Which still doesn’t make it right to frame the Egyptian struggle for political freedoms in the narrow context of it’s impact on the peace with Israel. It is dishonest and utterly disrespectful of the Egyptian people’s right to determine their own future.

How did you reach a conclusion something like this is done?

Everything I heard from Israel and from the Israeli media during the revolution in Egypt was concerned with one thing and one thing only. Peace and security for Israel and Israelis. I can’t remember a single statement of support for the people of Egypt. Obviously you have access to a lot more Israeli media, and a lot more diverging views, than I have but that was the impression I got.

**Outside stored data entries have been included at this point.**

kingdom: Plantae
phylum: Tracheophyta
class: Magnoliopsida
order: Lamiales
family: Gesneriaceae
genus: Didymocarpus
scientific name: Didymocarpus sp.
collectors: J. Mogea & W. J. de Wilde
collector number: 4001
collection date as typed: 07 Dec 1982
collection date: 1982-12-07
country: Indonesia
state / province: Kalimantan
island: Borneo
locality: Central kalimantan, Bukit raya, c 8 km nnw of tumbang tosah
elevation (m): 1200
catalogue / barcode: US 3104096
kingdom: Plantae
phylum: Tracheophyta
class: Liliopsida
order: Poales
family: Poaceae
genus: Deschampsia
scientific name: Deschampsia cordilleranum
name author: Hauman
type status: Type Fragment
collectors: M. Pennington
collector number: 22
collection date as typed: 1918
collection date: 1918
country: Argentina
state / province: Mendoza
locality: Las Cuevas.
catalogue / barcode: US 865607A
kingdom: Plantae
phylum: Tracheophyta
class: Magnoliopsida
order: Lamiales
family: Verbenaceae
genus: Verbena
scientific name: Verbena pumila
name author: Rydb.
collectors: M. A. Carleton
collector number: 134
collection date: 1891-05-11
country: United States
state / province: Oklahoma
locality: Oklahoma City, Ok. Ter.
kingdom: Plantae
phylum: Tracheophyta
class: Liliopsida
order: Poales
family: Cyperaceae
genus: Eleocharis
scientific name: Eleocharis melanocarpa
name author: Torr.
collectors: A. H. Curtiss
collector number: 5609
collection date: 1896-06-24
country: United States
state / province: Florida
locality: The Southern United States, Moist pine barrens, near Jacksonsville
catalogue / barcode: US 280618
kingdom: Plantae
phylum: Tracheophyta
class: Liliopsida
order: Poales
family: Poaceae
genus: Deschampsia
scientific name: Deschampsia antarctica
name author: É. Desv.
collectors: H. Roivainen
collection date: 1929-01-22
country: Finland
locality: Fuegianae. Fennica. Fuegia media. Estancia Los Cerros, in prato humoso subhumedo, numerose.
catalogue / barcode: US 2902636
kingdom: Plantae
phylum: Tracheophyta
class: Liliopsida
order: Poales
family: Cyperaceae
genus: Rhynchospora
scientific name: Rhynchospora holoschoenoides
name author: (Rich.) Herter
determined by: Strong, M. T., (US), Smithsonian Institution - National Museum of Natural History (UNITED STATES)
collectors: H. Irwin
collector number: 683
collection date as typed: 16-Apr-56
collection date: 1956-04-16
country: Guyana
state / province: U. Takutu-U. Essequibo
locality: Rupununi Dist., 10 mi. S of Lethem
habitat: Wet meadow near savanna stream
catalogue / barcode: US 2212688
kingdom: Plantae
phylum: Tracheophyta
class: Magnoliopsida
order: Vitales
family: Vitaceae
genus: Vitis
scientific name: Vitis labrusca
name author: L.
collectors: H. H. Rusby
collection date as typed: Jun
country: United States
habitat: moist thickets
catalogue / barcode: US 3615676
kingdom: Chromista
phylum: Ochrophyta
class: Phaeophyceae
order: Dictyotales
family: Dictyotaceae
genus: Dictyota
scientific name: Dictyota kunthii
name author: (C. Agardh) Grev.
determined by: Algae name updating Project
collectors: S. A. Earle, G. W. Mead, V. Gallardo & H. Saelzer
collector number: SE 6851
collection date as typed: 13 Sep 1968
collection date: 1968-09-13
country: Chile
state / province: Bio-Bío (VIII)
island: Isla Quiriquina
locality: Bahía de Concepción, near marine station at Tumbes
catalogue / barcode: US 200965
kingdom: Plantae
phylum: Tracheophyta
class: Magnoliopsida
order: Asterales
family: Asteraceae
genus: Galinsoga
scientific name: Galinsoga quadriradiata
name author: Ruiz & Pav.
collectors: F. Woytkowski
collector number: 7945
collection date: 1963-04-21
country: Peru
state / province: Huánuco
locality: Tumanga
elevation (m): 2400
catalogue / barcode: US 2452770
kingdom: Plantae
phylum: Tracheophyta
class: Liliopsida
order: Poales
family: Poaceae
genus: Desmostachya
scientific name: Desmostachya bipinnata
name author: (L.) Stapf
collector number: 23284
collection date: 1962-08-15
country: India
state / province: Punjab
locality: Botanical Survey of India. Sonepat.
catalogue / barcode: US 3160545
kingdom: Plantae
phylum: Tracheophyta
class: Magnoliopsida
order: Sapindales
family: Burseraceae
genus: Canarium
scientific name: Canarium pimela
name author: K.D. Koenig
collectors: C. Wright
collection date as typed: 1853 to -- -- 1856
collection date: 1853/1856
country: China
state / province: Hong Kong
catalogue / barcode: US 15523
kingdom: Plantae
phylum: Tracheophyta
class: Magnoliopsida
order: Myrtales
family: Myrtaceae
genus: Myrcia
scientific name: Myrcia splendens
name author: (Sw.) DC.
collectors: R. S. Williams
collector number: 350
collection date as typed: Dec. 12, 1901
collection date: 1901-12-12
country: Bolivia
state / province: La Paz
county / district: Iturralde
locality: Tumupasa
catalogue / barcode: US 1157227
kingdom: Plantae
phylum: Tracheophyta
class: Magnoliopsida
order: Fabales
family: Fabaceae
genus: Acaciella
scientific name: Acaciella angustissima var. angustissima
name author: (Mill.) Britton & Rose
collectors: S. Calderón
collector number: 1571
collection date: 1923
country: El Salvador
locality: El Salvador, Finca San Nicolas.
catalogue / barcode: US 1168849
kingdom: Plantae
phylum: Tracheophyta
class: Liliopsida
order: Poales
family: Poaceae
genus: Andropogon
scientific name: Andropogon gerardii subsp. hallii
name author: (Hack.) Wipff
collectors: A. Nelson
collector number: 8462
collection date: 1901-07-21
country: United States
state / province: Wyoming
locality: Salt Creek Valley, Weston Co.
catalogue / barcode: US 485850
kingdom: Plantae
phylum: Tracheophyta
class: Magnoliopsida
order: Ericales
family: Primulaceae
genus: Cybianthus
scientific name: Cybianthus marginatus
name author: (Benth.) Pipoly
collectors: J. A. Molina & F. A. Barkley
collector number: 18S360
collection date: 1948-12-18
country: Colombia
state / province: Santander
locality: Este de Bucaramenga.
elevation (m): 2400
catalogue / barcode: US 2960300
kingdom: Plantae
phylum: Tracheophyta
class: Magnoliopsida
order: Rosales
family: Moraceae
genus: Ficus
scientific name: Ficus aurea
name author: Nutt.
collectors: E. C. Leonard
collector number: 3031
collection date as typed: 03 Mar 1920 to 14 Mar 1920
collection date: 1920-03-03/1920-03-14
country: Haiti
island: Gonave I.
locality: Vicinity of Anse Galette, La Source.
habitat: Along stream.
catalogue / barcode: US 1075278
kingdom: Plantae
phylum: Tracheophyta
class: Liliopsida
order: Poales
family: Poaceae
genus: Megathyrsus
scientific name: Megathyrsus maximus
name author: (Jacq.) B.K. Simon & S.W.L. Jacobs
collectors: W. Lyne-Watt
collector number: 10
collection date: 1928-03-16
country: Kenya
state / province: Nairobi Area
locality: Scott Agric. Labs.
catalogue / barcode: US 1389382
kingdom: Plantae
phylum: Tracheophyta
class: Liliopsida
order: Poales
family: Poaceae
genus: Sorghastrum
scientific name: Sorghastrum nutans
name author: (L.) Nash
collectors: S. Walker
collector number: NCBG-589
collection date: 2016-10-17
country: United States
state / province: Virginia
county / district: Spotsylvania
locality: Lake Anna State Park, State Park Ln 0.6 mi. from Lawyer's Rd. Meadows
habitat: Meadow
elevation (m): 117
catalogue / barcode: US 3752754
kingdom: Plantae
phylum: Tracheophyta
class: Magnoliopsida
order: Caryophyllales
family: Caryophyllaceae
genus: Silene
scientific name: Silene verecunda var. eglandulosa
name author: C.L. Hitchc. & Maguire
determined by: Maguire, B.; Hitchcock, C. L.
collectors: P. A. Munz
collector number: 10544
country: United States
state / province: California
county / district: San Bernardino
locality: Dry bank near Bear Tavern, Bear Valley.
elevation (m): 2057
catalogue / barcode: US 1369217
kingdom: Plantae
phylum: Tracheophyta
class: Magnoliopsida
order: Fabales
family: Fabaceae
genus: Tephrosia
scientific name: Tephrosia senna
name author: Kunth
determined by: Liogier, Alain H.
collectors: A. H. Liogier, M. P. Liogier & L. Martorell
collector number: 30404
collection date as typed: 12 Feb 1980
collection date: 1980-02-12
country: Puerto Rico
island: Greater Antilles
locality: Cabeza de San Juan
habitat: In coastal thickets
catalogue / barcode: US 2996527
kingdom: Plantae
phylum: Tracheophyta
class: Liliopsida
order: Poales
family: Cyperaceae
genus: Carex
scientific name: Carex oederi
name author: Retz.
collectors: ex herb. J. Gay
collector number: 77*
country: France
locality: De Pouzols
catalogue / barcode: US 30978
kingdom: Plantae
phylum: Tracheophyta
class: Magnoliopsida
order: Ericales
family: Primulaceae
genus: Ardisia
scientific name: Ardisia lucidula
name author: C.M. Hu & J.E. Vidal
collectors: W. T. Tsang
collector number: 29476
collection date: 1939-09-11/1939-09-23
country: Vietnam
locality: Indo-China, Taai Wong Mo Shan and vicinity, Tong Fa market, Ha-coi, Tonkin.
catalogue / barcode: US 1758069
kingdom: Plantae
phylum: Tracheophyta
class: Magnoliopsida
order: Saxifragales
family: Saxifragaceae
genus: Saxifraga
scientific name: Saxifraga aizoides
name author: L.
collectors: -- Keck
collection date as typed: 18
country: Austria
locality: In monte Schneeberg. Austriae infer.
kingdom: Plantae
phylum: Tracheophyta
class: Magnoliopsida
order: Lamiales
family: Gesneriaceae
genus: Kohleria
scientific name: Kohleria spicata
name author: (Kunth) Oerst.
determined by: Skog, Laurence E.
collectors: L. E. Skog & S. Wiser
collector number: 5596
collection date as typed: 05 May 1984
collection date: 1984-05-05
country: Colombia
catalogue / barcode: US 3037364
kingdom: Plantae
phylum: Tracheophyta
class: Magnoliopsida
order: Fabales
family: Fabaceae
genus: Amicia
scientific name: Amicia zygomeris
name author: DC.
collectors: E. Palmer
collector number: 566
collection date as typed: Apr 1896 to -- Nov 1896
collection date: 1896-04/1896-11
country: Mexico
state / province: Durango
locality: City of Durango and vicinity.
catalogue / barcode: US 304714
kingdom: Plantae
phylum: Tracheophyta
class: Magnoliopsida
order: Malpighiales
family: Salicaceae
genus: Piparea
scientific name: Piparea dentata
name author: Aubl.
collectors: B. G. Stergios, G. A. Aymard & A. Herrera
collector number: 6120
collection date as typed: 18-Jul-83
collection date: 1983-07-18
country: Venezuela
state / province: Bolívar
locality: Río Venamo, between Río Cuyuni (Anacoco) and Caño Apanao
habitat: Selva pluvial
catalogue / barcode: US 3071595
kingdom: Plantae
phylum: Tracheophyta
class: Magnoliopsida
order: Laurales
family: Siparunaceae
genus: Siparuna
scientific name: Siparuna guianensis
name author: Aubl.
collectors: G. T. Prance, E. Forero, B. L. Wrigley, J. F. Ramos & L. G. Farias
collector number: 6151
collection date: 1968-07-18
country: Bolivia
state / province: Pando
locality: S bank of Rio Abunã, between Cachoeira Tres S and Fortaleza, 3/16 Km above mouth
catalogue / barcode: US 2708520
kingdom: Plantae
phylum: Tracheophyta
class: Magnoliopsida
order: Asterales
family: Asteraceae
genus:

It was cynical, narrowminded, and utterly repellant to me, like Egyptians were pawns to be sacrificed for the sake of Israel.

And in that light, the op-ed article about Israel inhabiting a crazy world fits right in. The world is crazy, Israel is sane. Right.

Everything I heard from Israel and from the Israeli media during the revolution in Egypt was concerned with one thing and one thing only. Peace and security for Israel and Israelis.

This seems pretty rational to me. Instability in Egypt poses a potential for big trouble for the Israelis.

This stuff isn’t just a story that shows up on the TV while watching the evening news for those guys. This is stuff that actually has the potential to dramatically impact their lives.

If all of the countries neighboring you started having revolutions, and you had previously been at war with basically all of them for your very existence, you’d probably be pretty concerned with your own future too.

Then as much as I saw it, you got it wrong. Sure a lot of the attention went on what will happen to the peace-treaty and is that revolution will be lead by seculars or religious fanatics. You might have gotten that impression from the fact that no Israeli officials talked about the situation, which is the only reasonable thing Israel could do. (For example we cannot publicly support the rebels in Libya or Syria, it will just give ammunition to the current dictators claiming its another zionist conspiracy)

I have had a lot of talks about the Egyptian revolution, and all those who oppose it go back to the same excuses: they would love Egypt to be democratic, but they’re skeptical of it happening (as until now dictators were usually replaced by the next dictator in line) and afraid of a fanatical religious group seizing control (ala Iran) or that the next leader in line will go for a simple anti-Israeli rhetorics to gain support from the people resulting in a much more violent middle east.
I would like to believe this is not going to happen (At least not in Egypt). But considering past similar revolutions its more my optimistic nature and general hope, and I have to accept that we might find in a year or more that the pessimists were right. In which case, Israel better be ready. (For example, there’s a public outcry to cancel the gas-trading treaty between Israel and Egypt which is critical to Israel’s energy market)

Well, you can’t discuss fears of populist anti-Israeli rhetoric without adressing the fact that the lack of a Palestine state will keep feeding such rhetoric in perpetuity. But we’ve certainly been over that particular issue a hundred times already in this thread.

According to today’s WSJ, it isn’t only Israel that is worried.

Assad’s Neighbors Watch Worriedly

Turkey, Iraq, Jordan, Lebanon and Israel have all had tense relations with Syria at one time or another. Yet none of them are eager to see the Assad dynasty’s four-decade-old rule end because they fear that its downfall would leave a power vacuum in Syria that could further destabilize a region already in turmoil.

I have no love for Turkey, Iraq, Jordan and Lebanon, but I understand why they would be concerned over a destabilized Syria.

I guess it says something that no one’s commented on Obama’s support for a Palestine with 1967-era borders.

Israeli reaction was… well…

Yes, because not annexing Arab land is just like Nazi death camps.